DxNA, a privately owned St. George, Utah-based molecular diagnostics firm, will acquire privately held Flagstaff, Ariz.-based Pathogene for an undisclosed amount under an agreement inked by the companies this week.
The companies concurrently finalized an exclusive licensing agreement giving DxNA the rights to run PathoGene's multiplexed Staphylococcus MRSA+ assay on DxNA's real-time PCR-based GeneStat platform, an agreement the companies first disclosed in May (PCR Insider, 5/9/2013).
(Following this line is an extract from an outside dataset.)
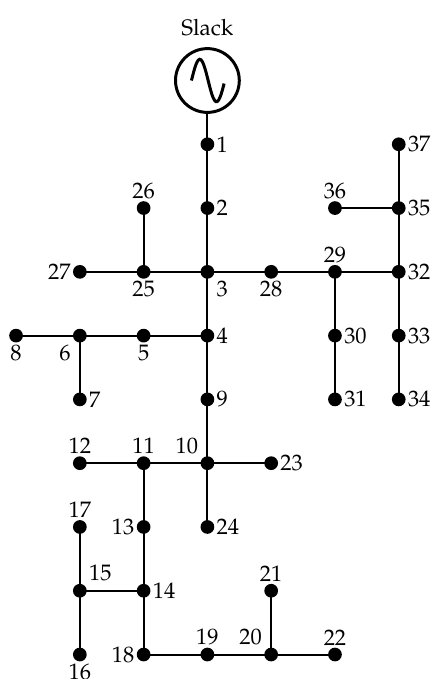
Figure 4. Nodal connection of the IEEE 37-bus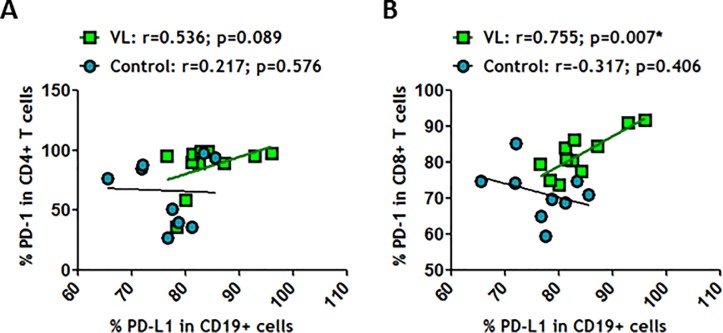
PD-L1-expressing CD19+ correlated positively with PD-1-expressing CD8+ T cells in HIV-1+ individuals.(A) Correlation between frequencies of PD-L1 in CD19+ cells and PD-1 in CD4+ T cells and (B) Correlation between frequencies of PD-L1 in CD19+ cells and PD-1 in CD8+ T cells were determined in healthy individuals and in VL-HIV-1+ individuals. Correlations were determined by Spearman’s rank correlation. * = p<0.05 when comparing conditions. Each symbol corresponds to an individual.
The planned acquisition, outlined in a letter of intent signed by the firms, is expected to occur in the next six months contingent on the satisfactory completion of due diligence and other contingencies, the companies said. Financial and other terms were not disclosed.
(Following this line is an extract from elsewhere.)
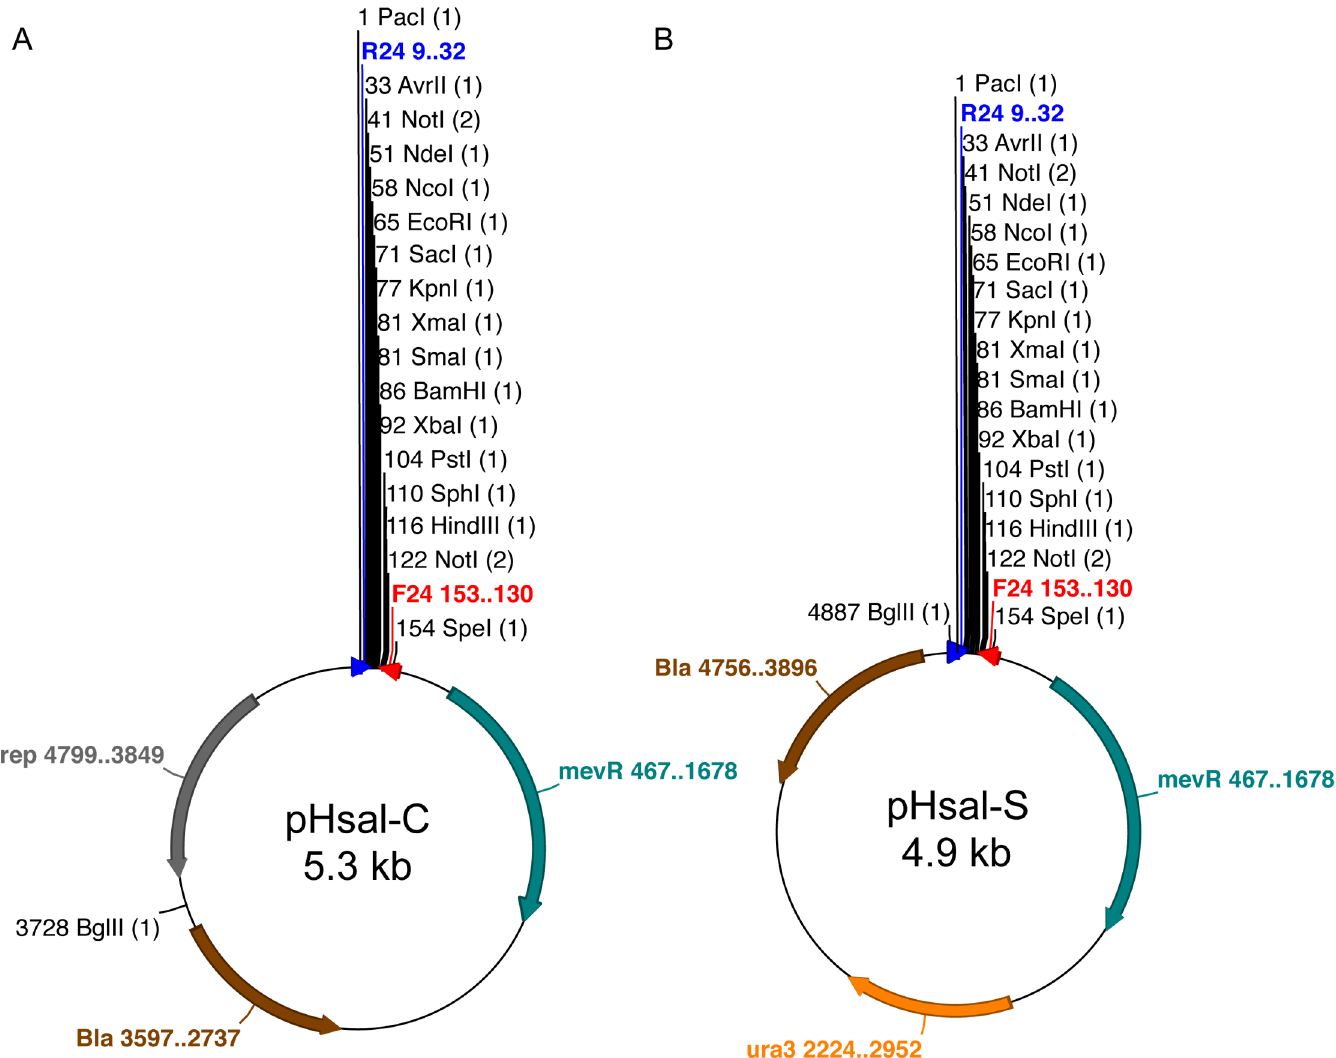
Fig 3. Physical maps of the modular cloning (pHsal-C) and suicide (pHsal-S) vectors. The main features of the vectors are represented, along with their relative positions. (A) pHsal-C is formed by the cargo, a mev R resistance marker and an origin for autonomous replication in H . salinarum , while (B) pHsal-S is endowed with a mev R and an ura3 marker and is devoid of replication origins for this archaeon. Yet, both vectors have the fragment with the Ap R resistance marker ( bla gene) and the ColE1 replication origin for replication and selection in E . coli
Meantime, terms of the licensing agreement include upfront and milestone payments as well as ongoing royalties, the companies said.
DxNA's GeneStat is a cartridge-based system for performing DNA- and/or RNA-based multiplexed real-time PCR assays to detect infectious disease agents in humans and animals, and to detect biological contaminants in the environment. The company said that the system accepts a number of sample types and can be run with minimal training in either laboratory or field settings.
Meantime, PathoGene's Staphylococcus MRSA+ assay simultaneously identifies and differentiates three of the most common pathogens of hospital-acquired, surgical site, medical device, and skin and soft tissue infections, in about an hour. The test is different from current commercially available assays for methicillin-resistant Staphylococcus aureus because it includes multi-drug-resistant coagulase-negative Staphylococcus strains, which are much more common infections than MRSA, the companies said.
"Pathogene's novel approach with this Staph assay provides rapid clinical answers that impact patient care, costs, and outcomes, making the assay an ideal complement to our GeneStat platform," DxNA President and CEO David Taus said in a statement. "The use of the assay for diagnostics represents a combined $650 million market opportunity in the US and the EU."
PathoGene is a 2008 spinout of the Translational Genomics Institute and Northern Arizona University. The company was founded to develop PCR-based assays for difficult-to-treat and drug-resistant infectious diseases (PCR Insider, 8/19/2010).